Alwin found it a wearily busy
world for him. Since he was not needed at the oars, they gave him the
odds and ends of drudgery about the ship. He cleared the decks, and
plied the bailing-scoop, and stood long tedious watches. He helped to
tent over the vessel's decks at night, and to stow away the huge canvas
in the morning. He ground grain for the hungry crew, and kept the great
mead-vat filled that stood before the mast for the shipmates to drink
from. He prepared the food and carried it around and cleared the
remnants away again. He was at the beck and call of forty rough voices;
he was the one shuttlecock among eighty brawny battledores.

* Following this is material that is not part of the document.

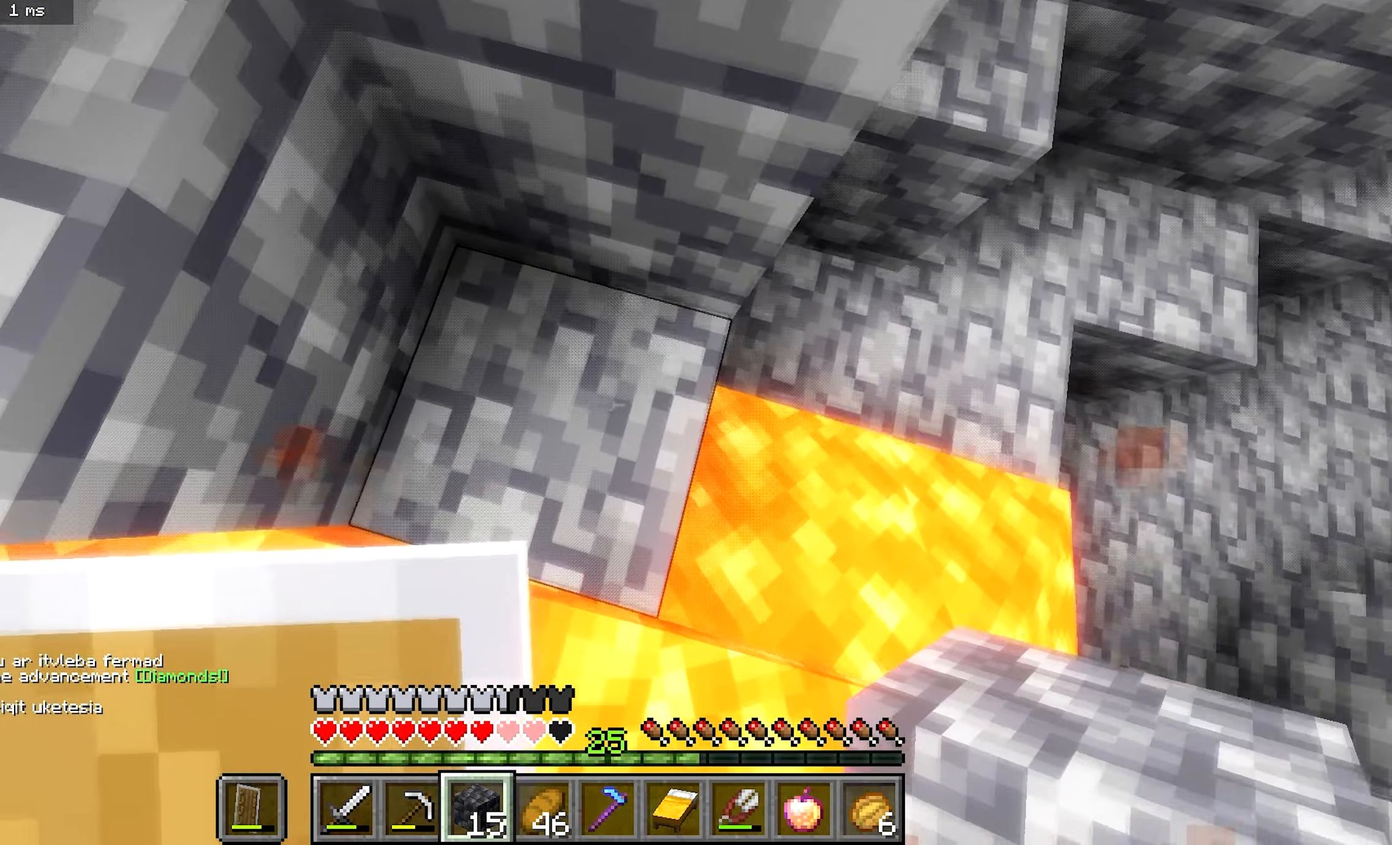
{"keys": ["b"], "mouse": [], "events": []}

It was a peaceful world, stirred by no greater excitement than a glimpse
of a distant sail or the mystery of a half-seen shore; yet things could
happen in it, Alwin found. The second day out, the earl-born captive for
the first time came in direct contact with the thrall-born Kark.
Kark was not deferential, even toward his superiors; there was barely
enough discretion in his roughness to save him from offending. Among
those of his own station, he dispensed even with discretion. And he had
looked upon Alwin with unfriendly eyes ever since Leif's first
manifestation of interest in his English property.

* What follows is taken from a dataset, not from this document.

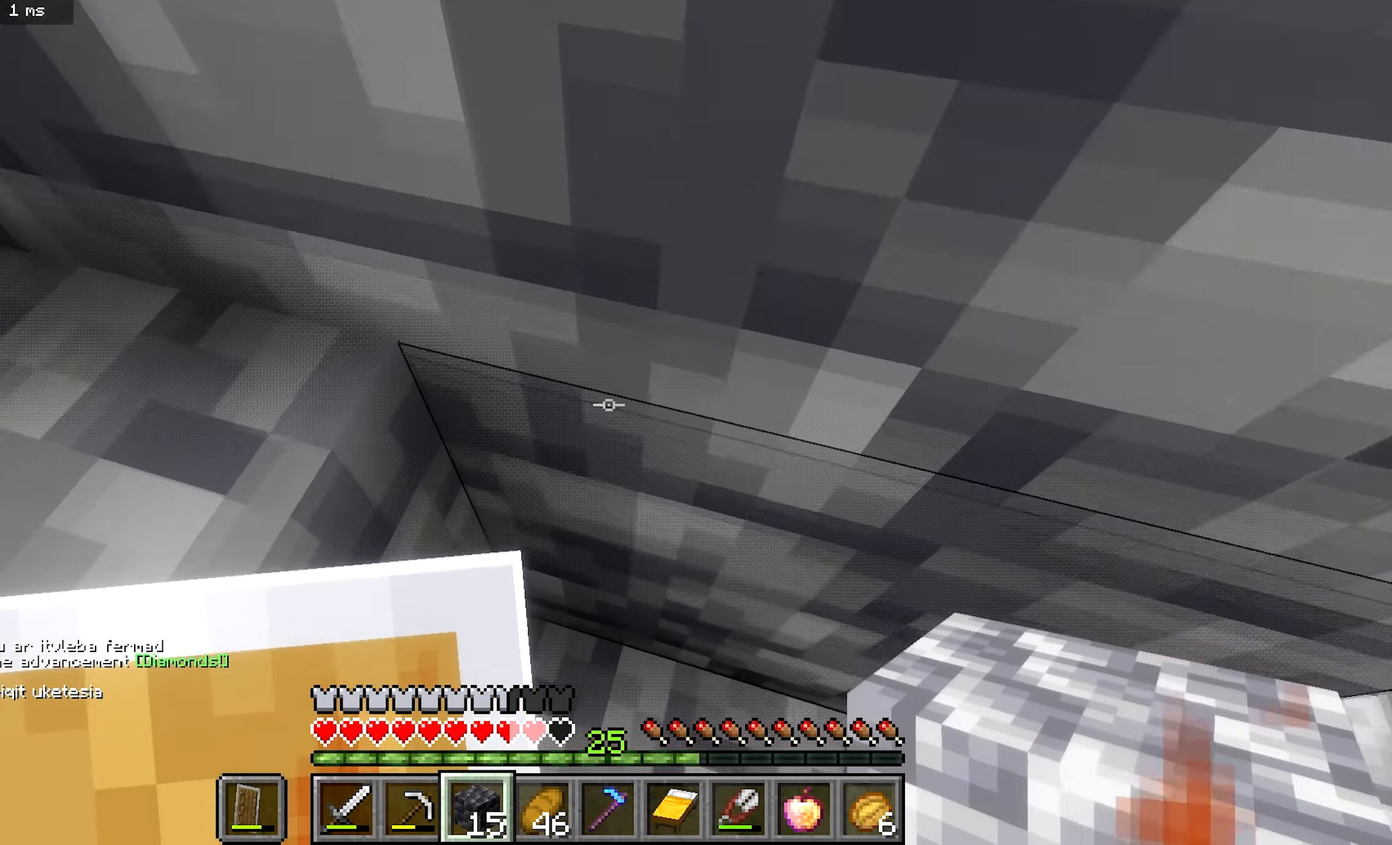
{"keys": [], "mouse": ["left"], "events": [[167, "b", "up"], [467, "mouse_left", "down"]]}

It often happens that the whole of earth's dry land proves too small to
hold two uncongenial spirits peaceably. One can imagine, then, how it
fared when two such opposites were limited to some hundred-odd feet of
timber in mid-ocean.
"Ho there, you cook-boy!" Kark's rough voice came down to the foreroom
where Alwin was working. "Get you quickly forward and wipe up the beer
Valbrand has spilled over his bench."
For a moment, Alwin's eyes opened wide in amazement; then they drew
together into two menacing slits, and his very clothing bristled with
haughtiness. He deigned no answer whatsoever.
A pause, and Kark followed his voice. "What now, you cub of a lazy
mastiff! I told you, quickly; the beer will get on his clothes."
With immovable calmness, Alwin went on with his grinding. Only after the
fourth round he said coldly: "It would save time if you would do your
work yourself."
Kark gasped with amazement. This to him, the slave-born son of Eric's
free steward, who held the whip-hand over all the thralls at Brattahlid!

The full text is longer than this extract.